The Angels have endured three decades of failures in their franchise history, so when there are nights like Wednesday, who can blame them for feeling invincible?
They were sure they discovered utopia at The Ballpark, and after 8-6 and 13-1 victories over the Texas Rangers, there wasn’t a soul who could convince them otherwise.
“I don’t know too much about the history of this club, but I’ve got to believe there hasn’t been a day like this one,” Angel left fielder Dwight Smith said. The Angels got the 8-6 victory in 10 innings in the continuation of a game suspended after eight innings Tuesday night, then easily won the regularly scheduled game.
“I know the owner (Gene Autry) is getting older, and he wants to see a winner, and the least we can do is give him a championship and stir up a little excitement at home.
“You keep seeing ESPN and everyone else writing us off, but hang around, baby, and you’re going to see something special from this club.”
The Angels are 15-20, which somehow is good enough for first place in the American League West, they believe that this was a day that will be treasured in Angel folklore:
--The Angels won the suspended game when Smith hit a pinch-hit run-scoring single to trigger a three-run rally in the 10th, and then won the second game when they played home-run derby against rookie Rick Helling.
--They recaptured the distinction of having the worst record for a first-place club in history. “It’s realignment, baby, you got to love it,” Smith said. “They can say what they want, but if we finish five games under .500 and are still in first place, we’re still going to the playoffs.”
--They left town believing they had been reincarnated as the Bronx Bombers, producing 32 hits and 21 runs in the two games, including nine extra-base hits in the second game.
They actually have had more difficulty this season hitting 55-year-old coach Bobby Knoop in batting practice than they did against Helling.

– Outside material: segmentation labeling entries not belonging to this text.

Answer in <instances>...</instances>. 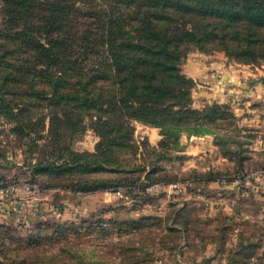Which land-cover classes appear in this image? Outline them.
<instances>
[{
	"label": "rangeland",
	"instance_id": "1",
	"mask_svg": "<svg viewBox=\"0 0 264 264\" xmlns=\"http://www.w3.org/2000/svg\"><path fill=\"white\" fill-rule=\"evenodd\" d=\"M68 2L69 21L60 22L71 30L96 23V8L105 6L103 0ZM4 4L0 28L10 27ZM17 9L9 15L17 31L43 18L40 9L27 16ZM203 47L191 46L182 71L189 58L207 68L216 60L248 68L243 81L264 88L261 65L239 62L210 43ZM204 90L194 85L191 105L218 103L203 120L210 132L184 131L173 143L159 127L132 120L131 141L114 145L113 160L97 171L96 163L69 172L23 165L28 144L19 135L27 134L0 115V264H264V93L231 91L209 102ZM77 126L84 130L71 134L78 136L73 149L92 151L96 122L84 117ZM55 173L65 186L43 188ZM96 178L117 182L96 190ZM82 183L93 188L71 190ZM99 191L108 193L105 200L96 198Z\"/></svg>",
	"mask_w": 264,
	"mask_h": 264
},
{
	"label": "trees",
	"instance_id": "2",
	"mask_svg": "<svg viewBox=\"0 0 264 264\" xmlns=\"http://www.w3.org/2000/svg\"><path fill=\"white\" fill-rule=\"evenodd\" d=\"M36 1L4 0L10 27L0 28V115L27 134L19 135L28 144L23 165L36 171L94 163L101 169L113 160L114 145L131 141L132 120L159 127L173 143L184 131L210 132L203 120L219 105H191L195 81L181 64L191 46L210 43L239 62L264 64V0H103L96 23L74 30L60 22L72 13L68 0ZM17 8L24 16L40 9L43 18L17 31L9 18ZM44 107L48 112L39 111ZM84 117L96 122L99 134L92 151L72 147L78 136L71 134L84 130L77 126ZM56 175L43 188L65 186ZM100 180L96 190L117 182ZM83 188L93 186L71 190Z\"/></svg>",
	"mask_w": 264,
	"mask_h": 264
},
{
	"label": "crops",
	"instance_id": "3",
	"mask_svg": "<svg viewBox=\"0 0 264 264\" xmlns=\"http://www.w3.org/2000/svg\"><path fill=\"white\" fill-rule=\"evenodd\" d=\"M210 62H211L210 68H207L208 64H206V62L201 66H195L196 62H193L192 59L189 58L187 60L184 69L185 74H187L188 76L194 79L196 87H198V89L200 87L207 89L202 91L204 93L202 99H205L206 101L209 102L210 100H214L216 98L220 100L222 99L223 95L227 94L226 97H228L231 91H236V92L240 91L241 94H248V96H250L251 94H253V96H256L260 93L262 94L264 93V88L257 87L259 86L258 84L259 82H255L254 79L251 80L250 84H246L243 81L246 80L245 77L248 76L247 73V71H249L248 68L245 69V67H242V68L232 69L228 67L225 62L219 63V61L216 60ZM261 66L264 68V65ZM259 71H264V69ZM260 78L264 79V76H260ZM239 85L242 87H239ZM250 86L252 87L250 88ZM104 192L103 191L97 192L96 198L100 201L105 200L107 198L105 195L108 193L105 194ZM114 194L115 193L109 194L107 196L112 195L113 197H115Z\"/></svg>",
	"mask_w": 264,
	"mask_h": 264
},
{
	"label": "built area",
	"instance_id": "4",
	"mask_svg": "<svg viewBox=\"0 0 264 264\" xmlns=\"http://www.w3.org/2000/svg\"><path fill=\"white\" fill-rule=\"evenodd\" d=\"M257 174H261V172H259V173H257ZM116 194H117V195H120V196L123 195L120 191H116Z\"/></svg>",
	"mask_w": 264,
	"mask_h": 264
},
{
	"label": "water",
	"instance_id": "5",
	"mask_svg": "<svg viewBox=\"0 0 264 264\" xmlns=\"http://www.w3.org/2000/svg\"><path fill=\"white\" fill-rule=\"evenodd\" d=\"M264 80V79H263Z\"/></svg>",
	"mask_w": 264,
	"mask_h": 264
}]
</instances>
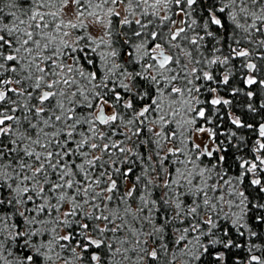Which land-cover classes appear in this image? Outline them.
<instances>
[{"label": "snow or ice", "instance_id": "snow-or-ice-1", "mask_svg": "<svg viewBox=\"0 0 264 264\" xmlns=\"http://www.w3.org/2000/svg\"><path fill=\"white\" fill-rule=\"evenodd\" d=\"M0 264H264V0H0Z\"/></svg>", "mask_w": 264, "mask_h": 264}, {"label": "trees", "instance_id": "trees-1", "mask_svg": "<svg viewBox=\"0 0 264 264\" xmlns=\"http://www.w3.org/2000/svg\"><path fill=\"white\" fill-rule=\"evenodd\" d=\"M238 75H239V74H238ZM233 83H239V81L234 80ZM240 86H242V84H241ZM253 87L255 88V87H257V86H253ZM241 100H242V97H241Z\"/></svg>", "mask_w": 264, "mask_h": 264}, {"label": "rangeland", "instance_id": "rangeland-1", "mask_svg": "<svg viewBox=\"0 0 264 264\" xmlns=\"http://www.w3.org/2000/svg\"><path fill=\"white\" fill-rule=\"evenodd\" d=\"M197 142H200V141H197Z\"/></svg>", "mask_w": 264, "mask_h": 264}]
</instances>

He struck around long enough to face 13 batters, yielding four home runs, two triples, one double and three singles in one-plus inning.
“That was a pretty good kicking,” Angel Manager Buck Rodgers said. “I think if they had thrown the rosin bag up there, we probably would have hit a line drive.”
--Mark Langston returned 29 days after undergoing elbow surgery to win the nightcap, yielding five hits and one run in five innings. It seemed only appropriate, the players said, that they were in first place when he went on the disabled list and returned to first on his first day back.
Of course, they provided him a nice welcoming gift with a 6-0 lead before he took the mound, and a 9-0 lead before he began the second inning.
“We didn’t know how much time he was going to need to get loose,” Smith said, “so we made sure of it. He’s the $6-million man, isn’t he?”
--Right fielder Tim Salmon, who never before had a four-hit game, had two in the same day. He went eight for 10 in the two games, raising his batting average from .272 to .311.
“I’ve had spurts like that before,” Salmon said, “but never for such an extended period.”
--Shortstop Gary DiSarcina, who had a career batting average of .190 with no homers and two runs batted in at the Rangers’ former home, Arlington Stadium, batted .333 with one homer, two doubles and three RBIs during the series.
“The biggest thing I worried about was that my homer would get rained out,” DiSarcina said. “You should have seen me. I sat in here during the delay (Tuesday), held my hands together and said, ‘Come on, if you’re really up there, you’ll help me out on this one.’
“I can’t speak for everyone else, but I love this place.”
--Designated hitter Chili Davis hit a triple and two homers--including a homer from each side of the plate--in the second game to go along with four RBIs. He is batting .357 with eight homers.
--Reliever Mike Butcher, who had a security guard ejected from the premises for taunting the Angel relievers during the series, pitched 1 1/3 innings Tuesday and started the suspended game by pitching two more innings for the victory.
“It felt like I got a win and a save in the same game,” Butcher said. “Is that possible?”
--Reliever John Dopson pitched four shutout innings in the second game for the first save in his 13-year professional career.
“If you hang around long enough,” Dopson said, “you see a little bit of everything.”
--First baseman Jim Edmonds, after being brushed back with a pitch in the first inning, hit the next pitch into the right-field seats for the first homer of his career.
“You know, I’m sure we’ve all had better days in our life,” said Davis, “but right now, I really can’t think of any.”